The director Robert Pattinson wanted to punch in the face in 2018: “The closest I’ve ever come”

Robert Pattinson might play some of the most formidable roles in recent cinema history, such as Matt Reeves’ Batman or small-time criminal Connie Nikas in the Safdie brothers’ Good Time, but when he isn’t smirking in front of the camera, he’s really just a meek British guy.

Famously, the Twilight breakout star knows that he is such an eccentric guy that he once took a stalker out for a meal, and complained, in detail, about his life to such a sordid degree that his stalker was spooked away from his front drive. Though this tale came straight from Pattinson’s mouth, we might be best to take it with a pinch of salt, after he admitted recently that he lies in interviews all the time to keep the interviewer guessing, and himself amused.

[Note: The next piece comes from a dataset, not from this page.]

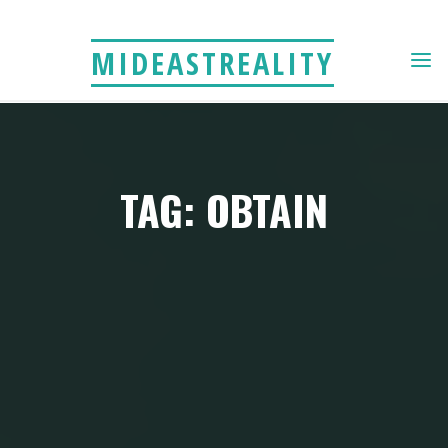
Skip
to
MIDEASTREALITY
content
TAG: OBTAIN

All this said, the duddering model and actor, now happily cohabiting with Suki Waterhouse, once found his quintessential British calm (and charm) put to the test on the set of a particularly demanding movie, in which the climate, the script, the direction, and the demands pushed him to his limit.

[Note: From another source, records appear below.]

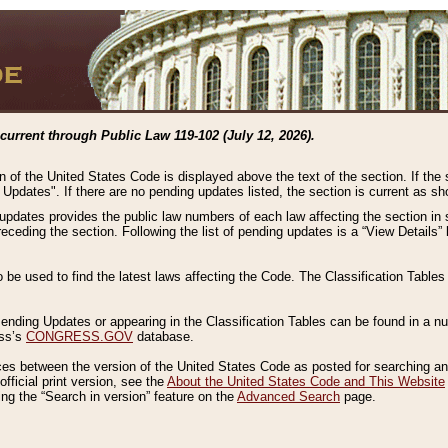
current through Public Law 119-102 (July 12, 2026).
n of the United States Code is displayed above the text of the section. If the
g Updates". If there are no pending updates listed, the section is current as s
 updates provides the public law numbers of each law affecting the section in 
preceding the section. Following the list of pending updates is a “View Details
o be used to find the latest laws affecting the Code. The Classification Table
 Pending Updates or appearing in the Classification Tables can be found in a
ess’s
CONGRESS.GOV
database.
nces between the version of the United States Code as posted for searching an
fficial print version, see the
About the United States Code and This Website
ng the “Search in version” feature on the
Advanced Search
page.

In Robert Eggers’ The Lighthouse, Pattinson plays the secretive timber worker Ephraim Winslow, who takes on the role of assistant lighthouse keeper alongside seasoned boss Thomas Wake, played by Willem Dafoe, as the pair spiral into a suffocating, claustrophobic, reality-bending madness with one another. In this, Eggers knew that to really convince the viewer, he had to pull the level of lunacy and derangement from a very real place.

In a joint discussion with Interview magazine, Dafoe and Pattinson discussed the often gruelling conditions on set, which were necessary to birth the critically acclaimed masterpiece. After Dafoe kindly deemed Pattinson a “warrior” for what he had to withstand, he conjured up a specific scene in which Pattinson was “being sprayed with that water, and it stung so bad”.

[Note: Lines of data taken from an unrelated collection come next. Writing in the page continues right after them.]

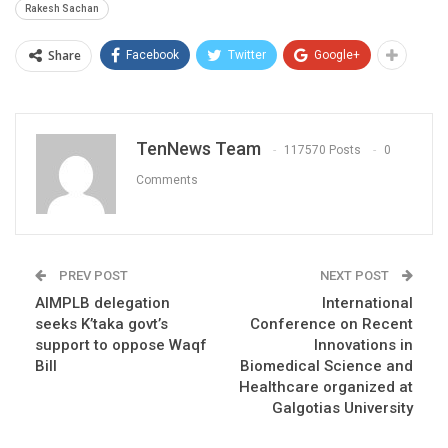
Rakesh Sachan
Share
Facebook
Twitter
Google+
TenNews Team
117570 Posts
0
Comments
PREV POST
NEXT POST
AIMPLB delegation
International
seeks K’taka govt’s
Conference on Recent
support to oppose Waqf
Innovations in
Bill
Biomedical Science and
Healthcare organized at
Galgotias University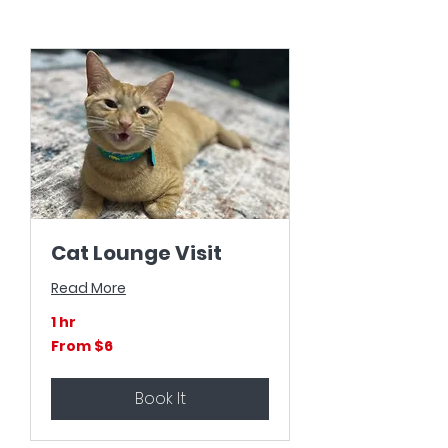
Cat Lounge Visit
Read More
1 hr
From
From $6
6
US
dollars
Book It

The Remember Me star knew exactly what Dafoe was referring to, adding sensationally, “That’s the closest I’ve come to punching a director. However much I love Robert [Eggers], there was a point where I did five takes walking across the beach, and after a while I was like, “What the fuck is going on? I feel like you’re just spraying a fire hose in my face’.”

Matter-of-factly, Eggers gave Pattinson a response he didn’t want to hear, as the latter recounted, “He was like, ‘I am spraying a fire hose in your face’. It was like some kind of torture. It definitely creates an interesting energy”.

If Pattinson wanted to wring Egger’s neck that day, he managed to swallow the initial call to violence.

Much later, when Eggers heard about Pattinson’s exasperation, he was taken aback, sharing with Backstage, “Even if he wanted to punch me, that’s how Rob was. Rob and Willem wanted to be pushed to that level. Where you get yourself into a [bad] situation is if you’re working with an actor who is fearful to put themself out there, but, hopefully, you don’t cast someone who doesn’t have courage.” Thankfully, the two remain good friends to this day.